Work required:
Write every record out again exactly, and keep images out of it.

Stored items

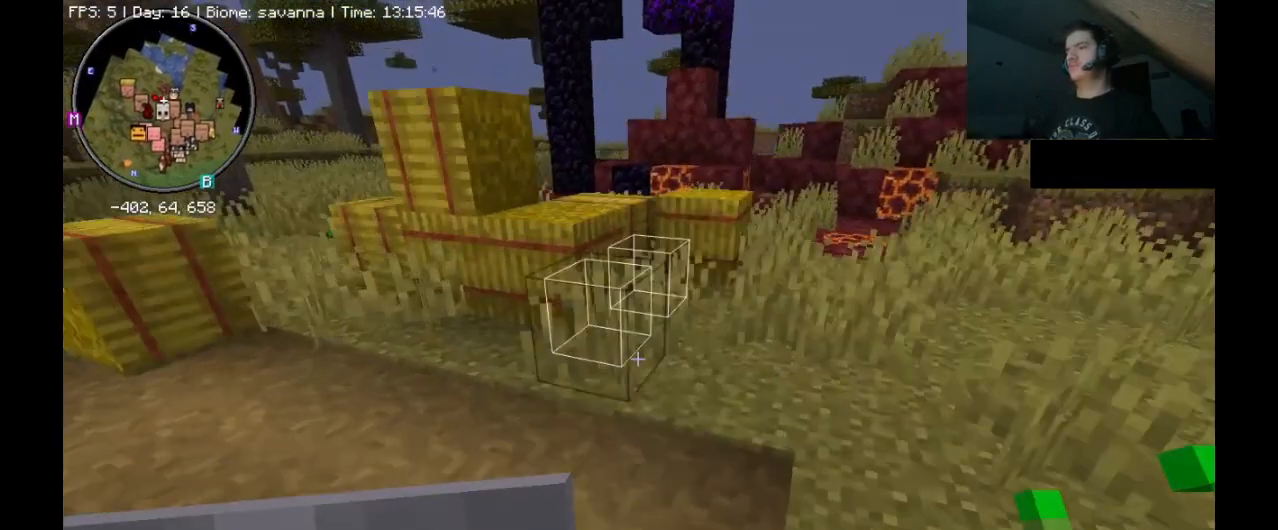
{"keys": ["ctrl_l", "space", "w"], "mouse": [], "events": [[433, "space", "down"]]}
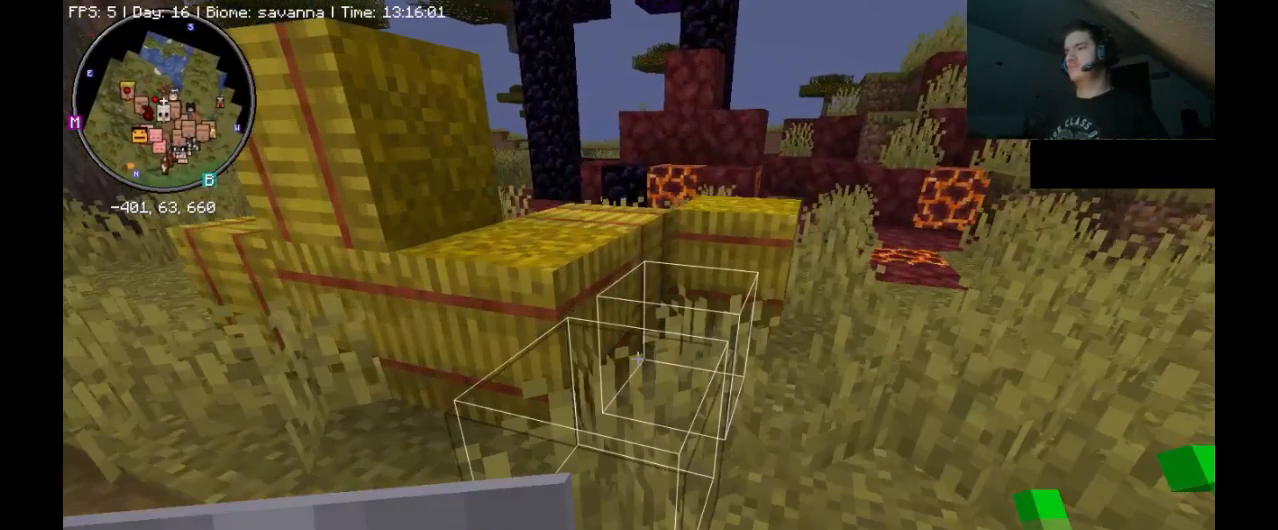
{"keys": ["ctrl_l", "w"], "mouse": [], "events": [[233, "space", "up"]]}
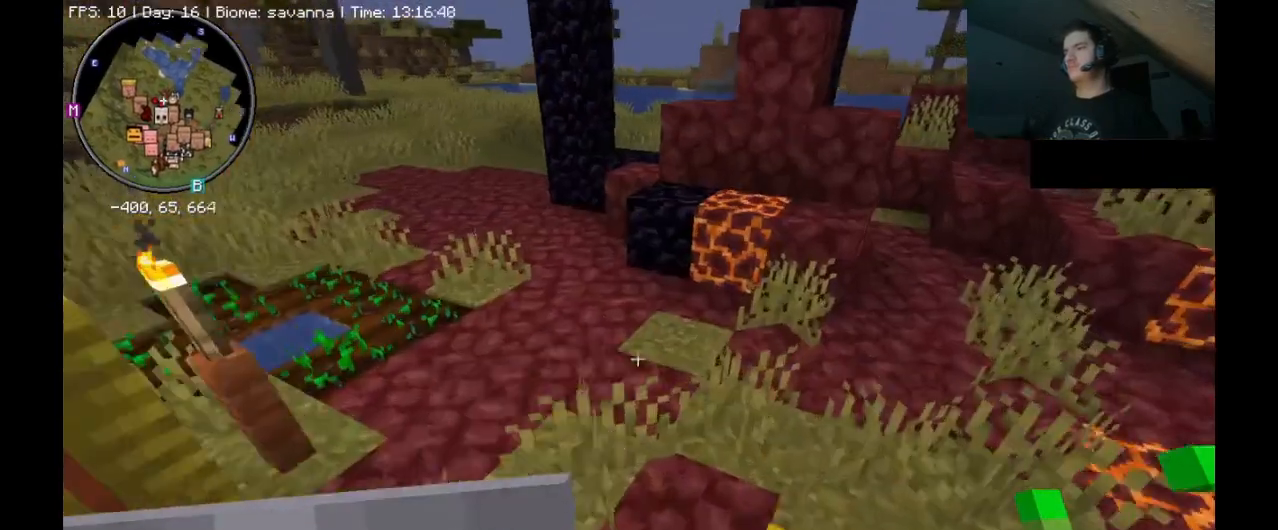
{"keys": ["a", "ctrl_l", "w"], "mouse": [], "events": [[200, "a", "down"]]}
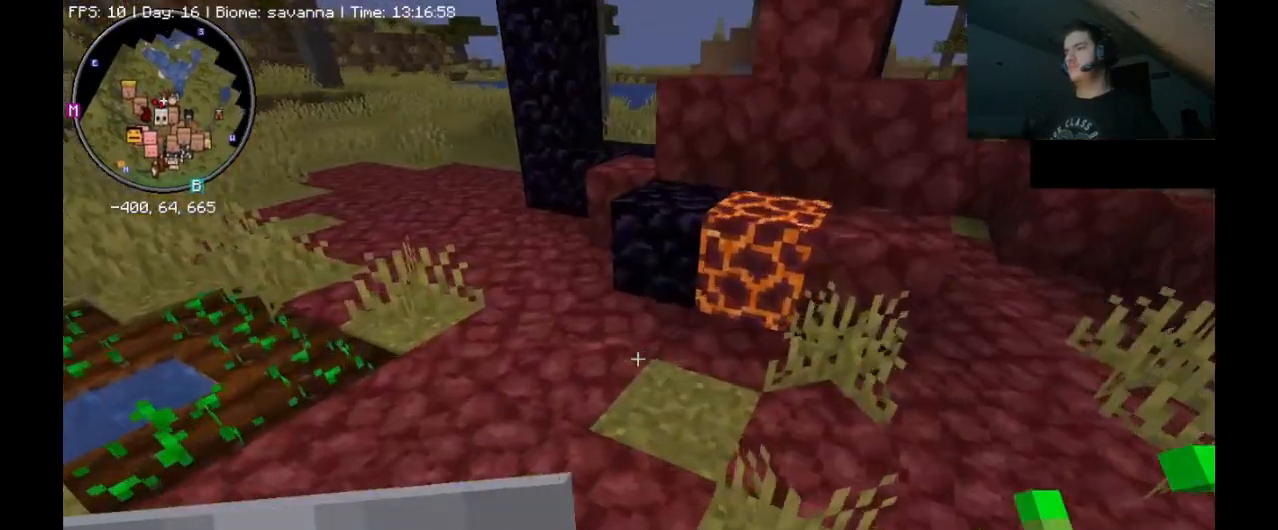
{"keys": ["a", "ctrl_l", "w"], "mouse": [], "events": [[133, "a", "up"], [500, "a", "down"]]}
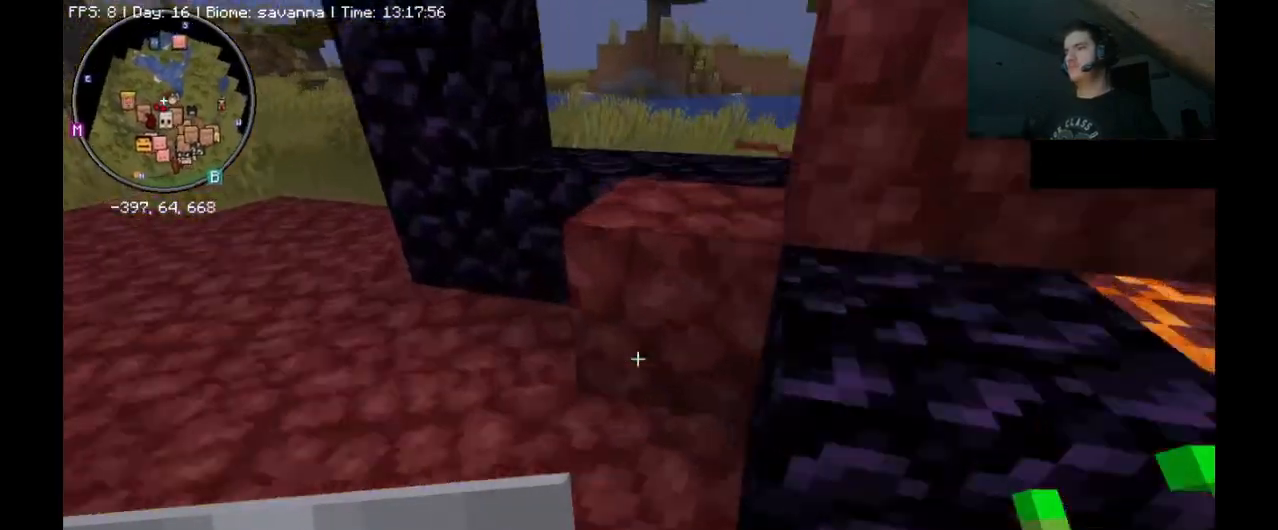
{"keys": [], "mouse": [], "events": [[233, "w", "up"], [267, "ctrl_l", "up"], [300, "a", "up"]]}
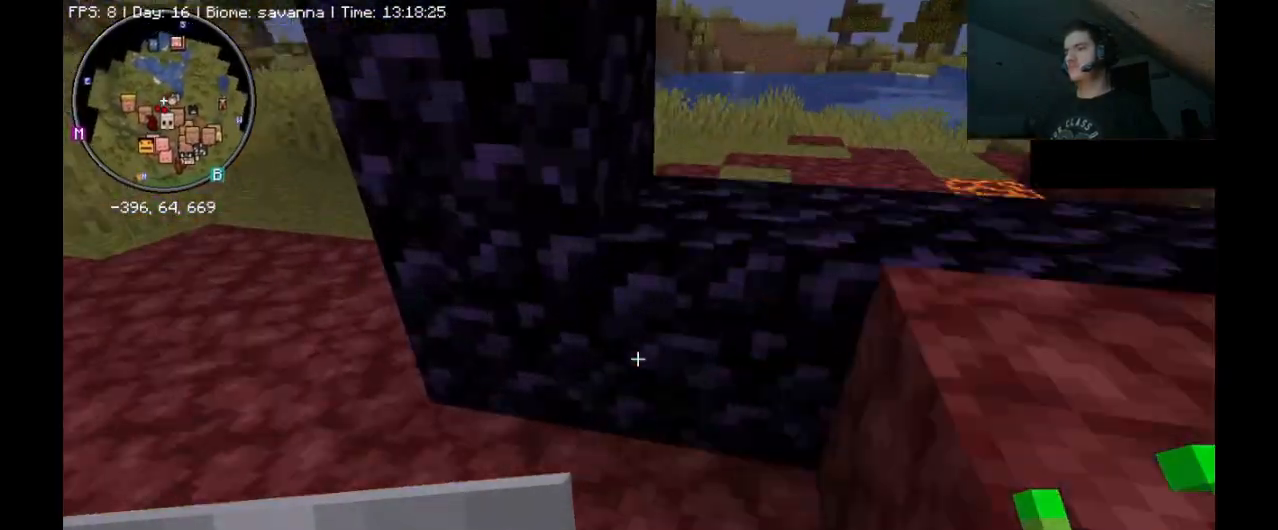
{"keys": [], "mouse": [], "events": []}
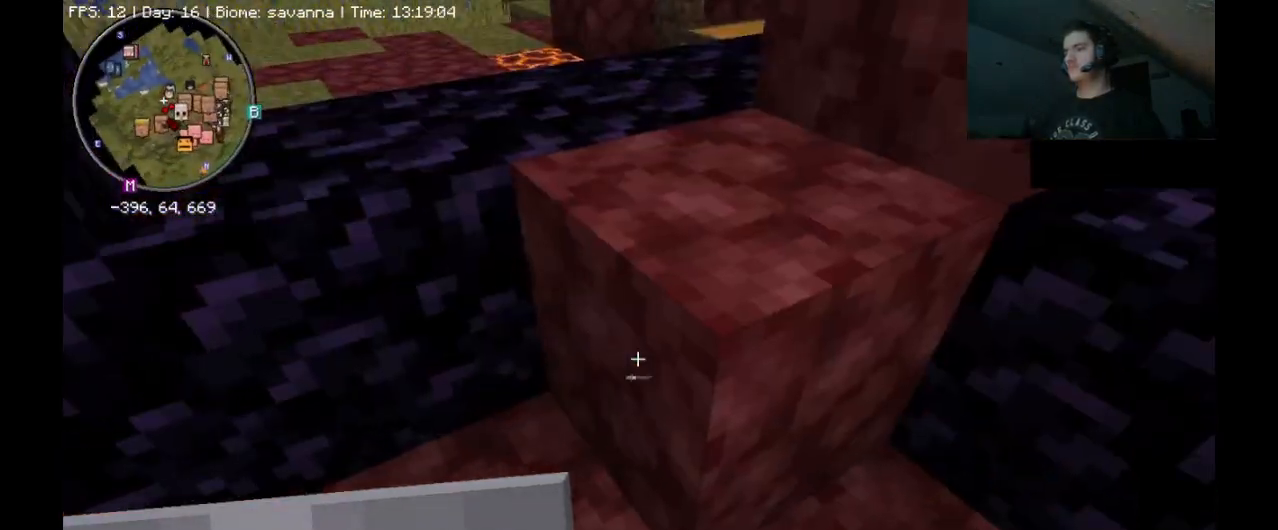
{"keys": [], "mouse": [], "events": []}
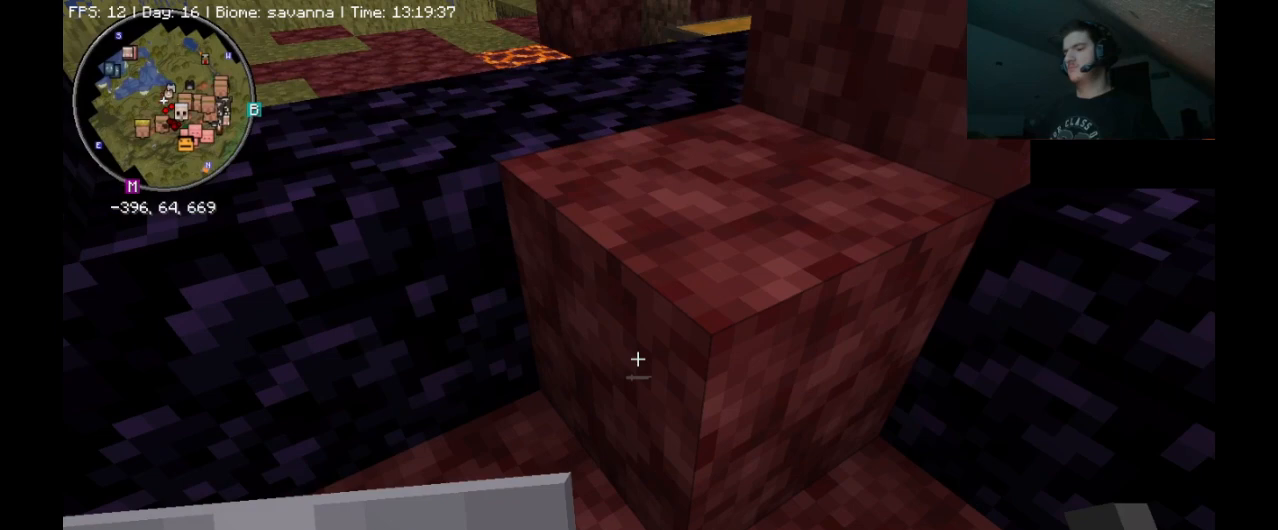
{"keys": [], "mouse": [], "events": [[200, "a", "down"], [367, "a", "up"]]}
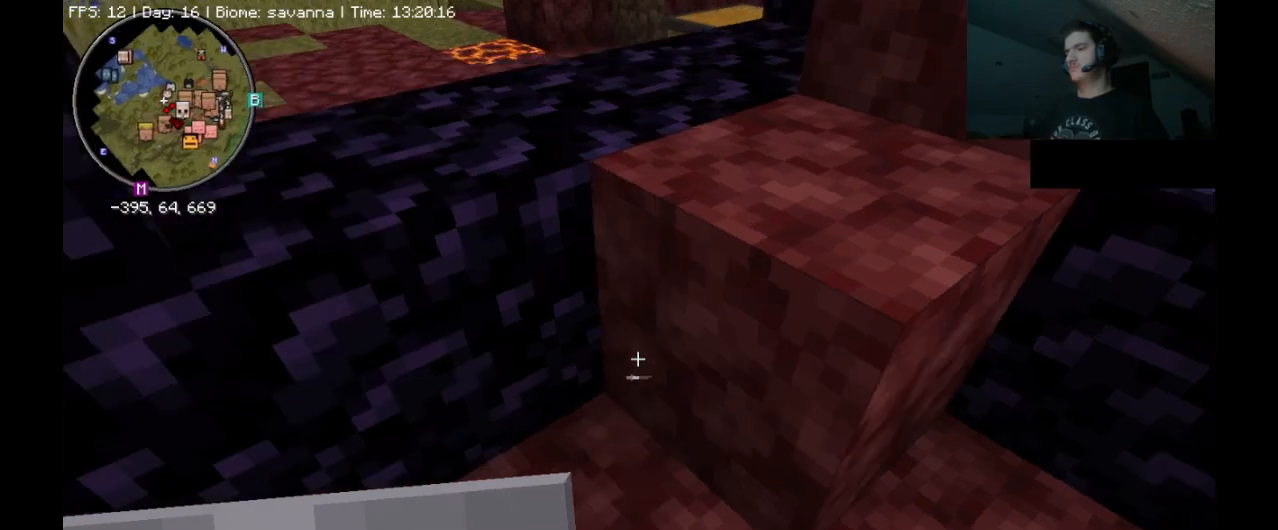
{"keys": [], "mouse": [], "events": []}
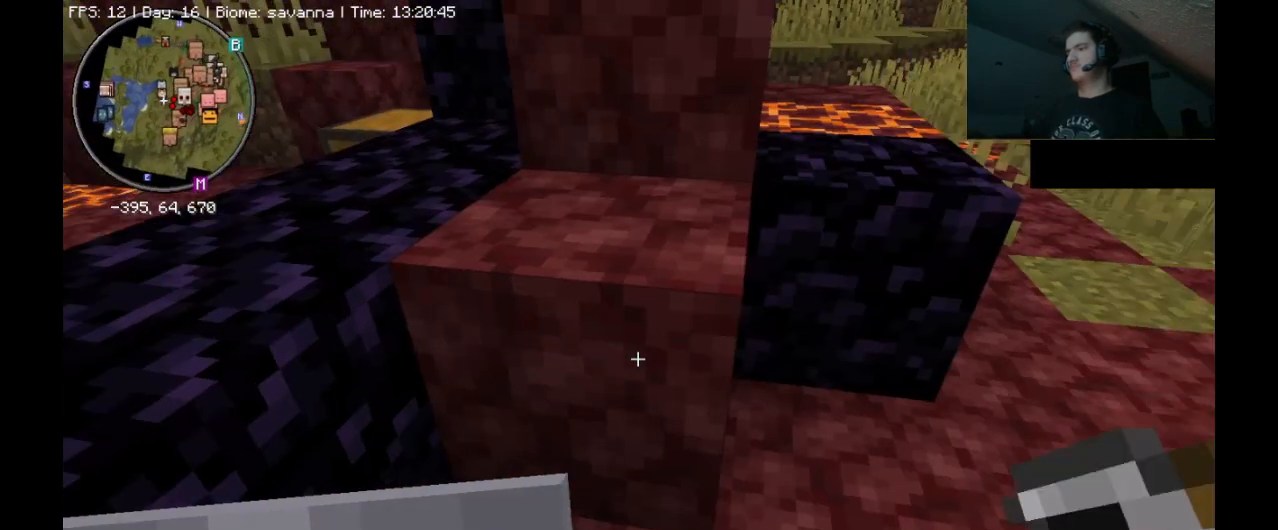
{"keys": [], "mouse": ["left"], "events": [[67, "mouse_left", "down"], [100, "w", "down"], [233, "w", "up"]]}
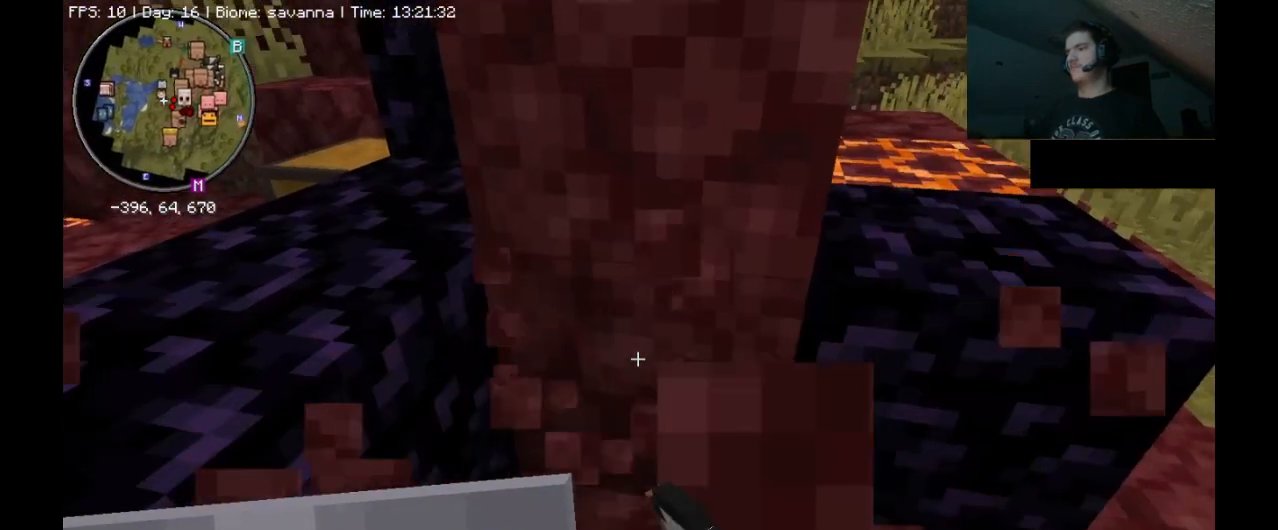
{"keys": [], "mouse": ["left"], "events": []}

Output of the task:
{"keys": ["ctrl_l", "space", "w"], "mouse": [], "events": [[433, "space", "down"]]}
{"keys": ["ctrl_l", "w"], "mouse": [], "events": [[233, "space", "up"]]}
{"keys": ["a", "ctrl_l", "w"], "mouse": [], "events": [[200, "a", "down"]]}
{"keys": ["a", "ctrl_l", "w"], "mouse": [], "events": [[133, "a", "up"], [500, "a", "down"]]}
{"keys": [], "mouse": [], "events": [[233, "w", "up"], [267, "ctrl_l", "up"], [300, "a", "up"]]}
{"keys": [], "mouse": [], "events": []}
{"keys": [], "mouse": [], "events": []}
{"keys": [], "mouse": [], "events": [[200, "a", "down"], [367, "a", "up"]]}
{"keys": [], "mouse": [], "events": []}
{"keys": [], "mouse": ["left"], "events": [[67, "mouse_left", "down"], [100, "w", "down"], [233, "w", "up"]]}
{"keys": [], "mouse": ["left"], "events": []}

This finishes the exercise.